/---

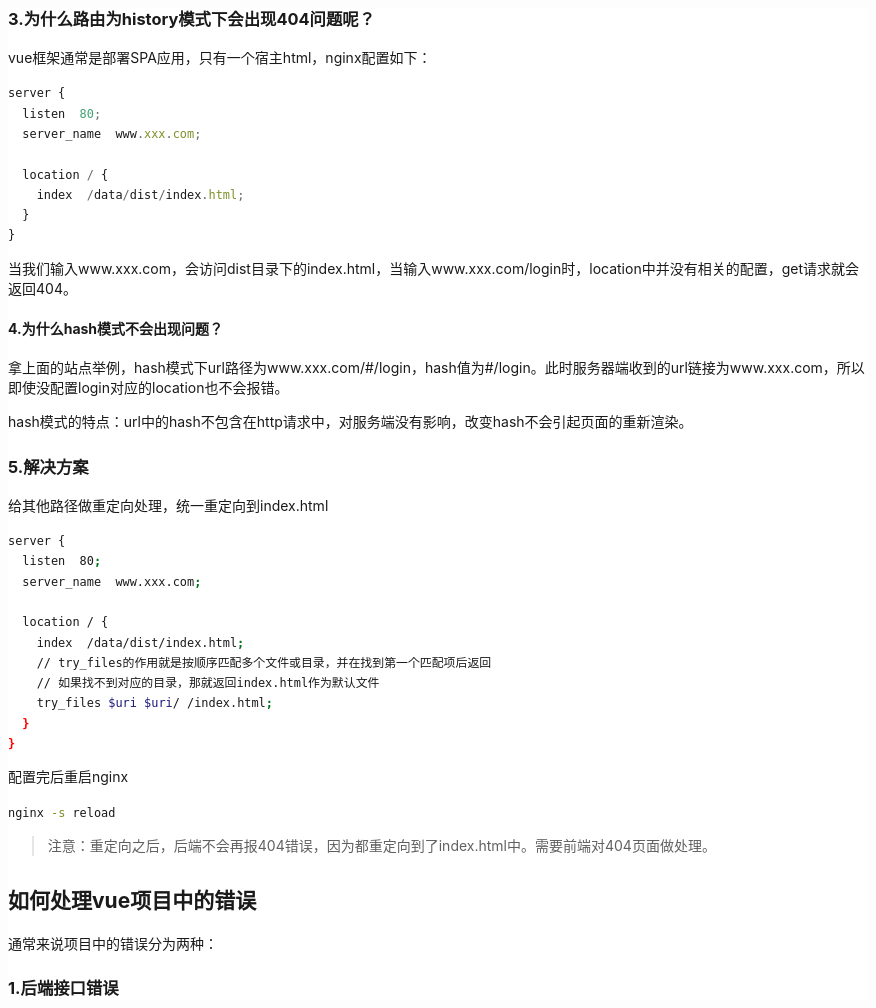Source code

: ### 3.为什么路由为history模式下会出现404问题呢？

vue框架通常是部署SPA应用，只有一个宿主html，nginx配置如下：

```js
server {
  listen  80;
  server_name  www.xxx.com;

  location / {
    index  /data/dist/index.html;
  }
}
```

当我们输入www.xxx.com，会访问dist目录下的index.html，当输入www.xxx.com/login时，location中并没有相关的配置，get请求就会返回404。

#### 4.为什么hash模式不会出现问题？

拿上面的站点举例，hash模式下url路径为www.xxx.com/#/login，hash值为#/login。此时服务器端收到的url链接为www.xxx.com，所以即使没配置login对应的location也不会报错。

hash模式的特点：url中的hash不包含在http请求中，对服务端没有影响，改变hash不会引起页面的重新渲染。

### 5.解决方案

给其他路径做重定向处理，统一重定向到index.html

```bash
server {
  listen  80;
  server_name  www.xxx.com;

  location / {
    index  /data/dist/index.html;
    // try_files的作用就是按顺序匹配多个文件或目录，并在找到第一个匹配项后返回
    // 如果找不到对应的目录，那就返回index.html作为默认文件
    try_files $uri $uri/ /index.html;
  }
}
```

配置完后重启nginx

```bash
nginx -s reload
```

> 注意：重定向之后，后端不会再报404错误，因为都重定向到了index.html中。需要前端对404页面做处理。

## 如何处理vue项目中的错误

通常来说项目中的错误分为两种：

### 1.后端接口错误
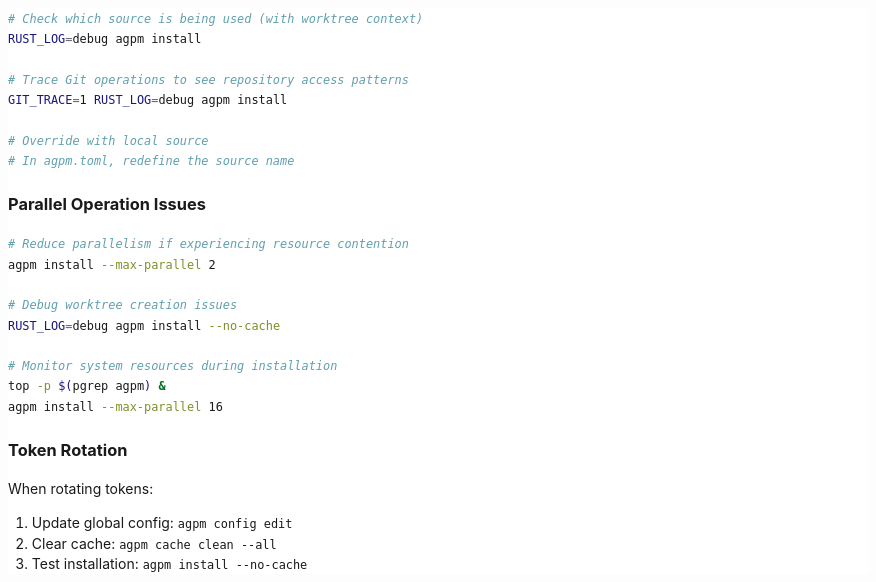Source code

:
 ```bash
# Check which source is being used (with worktree context)
RUST_LOG=debug agpm install

# Trace Git operations to see repository access patterns
GIT_TRACE=1 RUST_LOG=debug agpm install

# Override with local source
# In agpm.toml, redefine the source name
```

### Parallel Operation Issues

```bash
# Reduce parallelism if experiencing resource contention
agpm install --max-parallel 2

# Debug worktree creation issues
RUST_LOG=debug agpm install --no-cache

# Monitor system resources during installation
top -p $(pgrep agpm) &
agpm install --max-parallel 16
```

### Token Rotation

When rotating tokens:

1. Update global config: `agpm config edit`
2. Clear cache: `agpm cache clean --all`
3. Test installation: `agpm install --no-cache`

\---

▸ WHAT NEEDS TO BE DONE: Every word of the material, and none of its pictures, should be set down again.

▸ SOLUTION:
Source code

: ### 3.为什么路由为history模式下会出现404问题呢？

vue框架通常是部署SPA应用，只有一个宿主html，nginx配置如下：

```js
server {
  listen  80;
  server_name  www.xxx.com;

  location / {
    index  /data/dist/index.html;
  }
}
```

当我们输入www.xxx.com，会访问dist目录下的index.html，当输入www.xxx.com/login时，location中并没有相关的配置，get请求就会返回404。

#### 4.为什么hash模式不会出现问题？

拿上面的站点举例，hash模式下url路径为www.xxx.com/#/login，hash值为#/login。此时服务器端收到的url链接为www.xxx.com，所以即使没配置login对应的location也不会报错。

hash模式的特点：url中的hash不包含在http请求中，对服务端没有影响，改变hash不会引起页面的重新渲染。

### 5.解决方案

给其他路径做重定向处理，统一重定向到index.html

```bash
server {
  listen  80;
  server_name  www.xxx.com;

  location / {
    index  /data/dist/index.html;
    // try_files的作用就是按顺序匹配多个文件或目录，并在找到第一个匹配项后返回
    // 如果找不到对应的目录，那就返回index.html作为默认文件
    try_files $uri $uri/ /index.html;
  }
}
```

配置完后重启nginx

```bash
nginx -s reload
```

> 注意：重定向之后，后端不会再报404错误，因为都重定向到了index.html中。需要前端对404页面做处理。

## 如何处理vue项目中的错误

通常来说项目中的错误分为两种：

### 1.后端接口错误
Source code

:
 ```bash
# Check which source is being used (with worktree context)
RUST_LOG=debug agpm install

# Trace Git operations to see repository access patterns
GIT_TRACE=1 RUST_LOG=debug agpm install

# Override with local source
# In agpm.toml, redefine the source name
```

### Parallel Operation Issues

```bash
# Reduce parallelism if experiencing resource contention
agpm install --max-parallel 2

# Debug worktree creation issues
RUST_LOG=debug agpm install --no-cache

# Monitor system resources during installation
top -p $(pgrep agpm) &
agpm install --max-parallel 16
```

### Token Rotation

When rotating tokens:

1. Update global config: `agpm config edit`
2. Clear cache: `agpm cache clean --all`
3. Test installation: `agpm install --no-cache`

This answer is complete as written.